By GARY D. ROBERTSONMarch 19, 2019

RALEIGH, N.C. (AP) — A former North Carolina state lawmaker was indicted Monday on charges of filing false campaign statements and his ex-campaign treasurer faces a related charge.

A Mecklenburg County grand jury indicted Democratic ex-Rep. Rodney Moore on nine felony counts of filing false campaign statements, the county District Attorney’s Office said in a statement. Tammy Neal, the former campaign treasurer, was indicted on one count of felony obstruction of justice, the prosecutor’s office said.

The charges stem from a state investigation of Moore’s campaign finance reports that uncovered unreported donations and expenses.

State Board of Elections investigators had disclosed evidence in October that they said showed Moore’s committee failed to report more than $140,000 in campaign contributions and expenditures over several years. They also said it appeared the campaign provided altered bank records when the board requested them. The board at the time unanimously referred the case to the prosecutor, whose office declined to comment further late Monday.

Moore, 55, represented Mecklenburg County in the General Assembly beginning in 2011 but lost in a primary last year. He ran briefly for Congress in 2016. Moore and Neal didn’t immediately return phone messages Monday evening seeking comment on the charges.

A board news release Monday said Moore knowingly certified under oath that false campaign finance reports were true. Those counts were in connection with reports from 2011 to 2015.

A review of three bank accounts and campaign reports since 2010 determined $141,107 in campaign contributions or expenses had been undisclosed compared to $96,424 that had been disclosed, according to a presentation by board Executive Director Kim Strach.

The bank accounts showed over $25,000 in cash or ATM withdrawals, along with over $15,000 for other undetermined uses. The law generally limits individual campaign committee expenses to those incurred “resulting from holding public office.”

The board began investigating following a regular audit of Moore’s campaign records in 2017.

Such audits “detect those who try to use their campaign accounts as personal piggy banks,” Strach said. “We hope these prosecutions highlight the importance of accurate campaign finance disclosure. Voters have a right to know how candidates are raising and spending campaign cash.”
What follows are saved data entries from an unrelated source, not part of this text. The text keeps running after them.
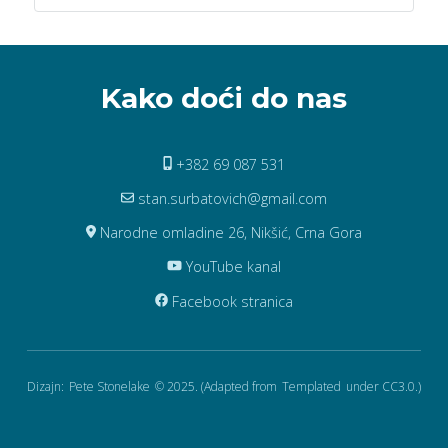
Kako doći do nas
+382 69 087 531
stan.surbatovich@gmail.com
Narodne omladine 26, Nikšić, Crna Gora
YouTube kanal
Facebook stranica
Dizajn:
Pete Stonelake
© 2025. (Adapted from
Templated
under CC3.0.)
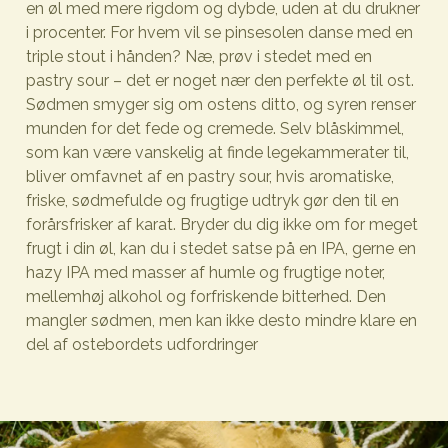
en øl med mere rigdom og dybde, uden at du drukner
i procenter. For hvem vil se pinsesolen danse med en
triple stout i hånden? Næ, prøv i stedet med en
pastry sour – det er noget nær den perfekte øl til ost.
Sødmen smyger sig om ostens ditto, og syren renser
munden for det fede og cremede. Selv blåskimmel,
som kan være vanskelig at finde legekammerater til,
bliver omfavnet af en pastry sour, hvis aromatiske,
friske, sødmefulde og frugtige udtryk gør den til en
forårsfrisker af karat. Bryder du dig ikke om for meget
frugt i din øl, kan du i stedet satse på en IPA, gerne en
hazy IPA med masser af humle og frugtige noter,
mellemhøj alkohol og forfriskende bitterhed. Den
mangler sødmen, men kan ikke desto mindre klare en
del af ostebordets udfordringer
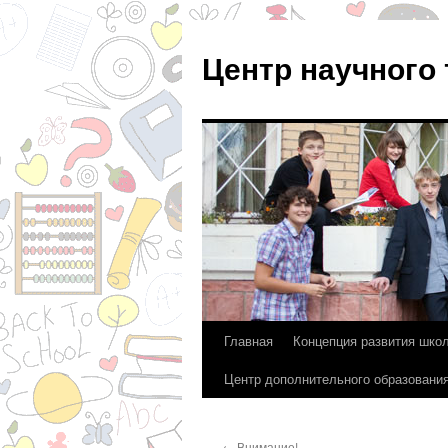
Центр научного
Главная
Концепция развития шко
Перейти
Центр дополнительного образовани
к
содержимому
←
Внимание!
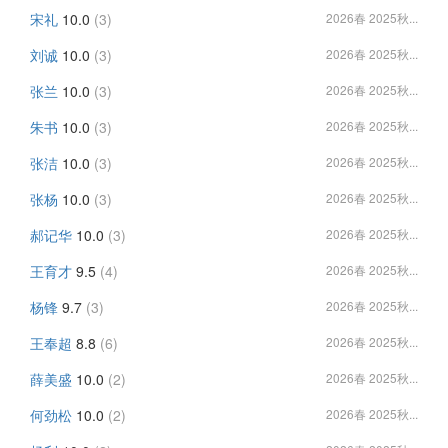
宋礼
10.0
(3)
2026春 2025秋...
刘诚
10.0
(3)
2026春 2025秋...
张兰
10.0
(3)
2026春 2025秋...
朱书
10.0
(3)
2026春 2025秋...
张洁
10.0
(3)
2026春 2025秋...
张杨
10.0
(3)
2026春 2025秋...
郝记华
10.0
(3)
2026春 2025秋...
王育才
9.5
(4)
2026春 2025秋...
杨锋
9.7
(3)
2026春 2025秋...
王奉超
8.8
(6)
2026春 2025秋...
薛美盛
10.0
(2)
2026春 2025秋...
何劲松
10.0
(2)
2026春 2025秋...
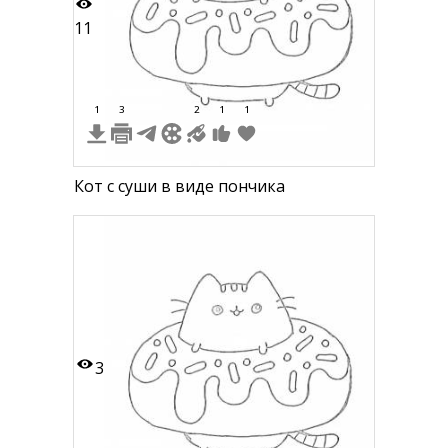
11
1
3
2
1
1
Кот с суши в виде пончика
3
Each count against Moore is the lowest grade of felony. Convictions would not necessarily require prison time.

Strach’s presentation in October showed a June 2016 campaign bank account provided by Neal showing an end balance of $42,294, but Strach said a subpoenaed record covering the same period showed a balance of $1,577. Neal served as treasurer starting in mid-2017 but was no longer identified as the treasurer last fall. When reached by phone in October, Neal rejected any suggestion she was involved in record-altering.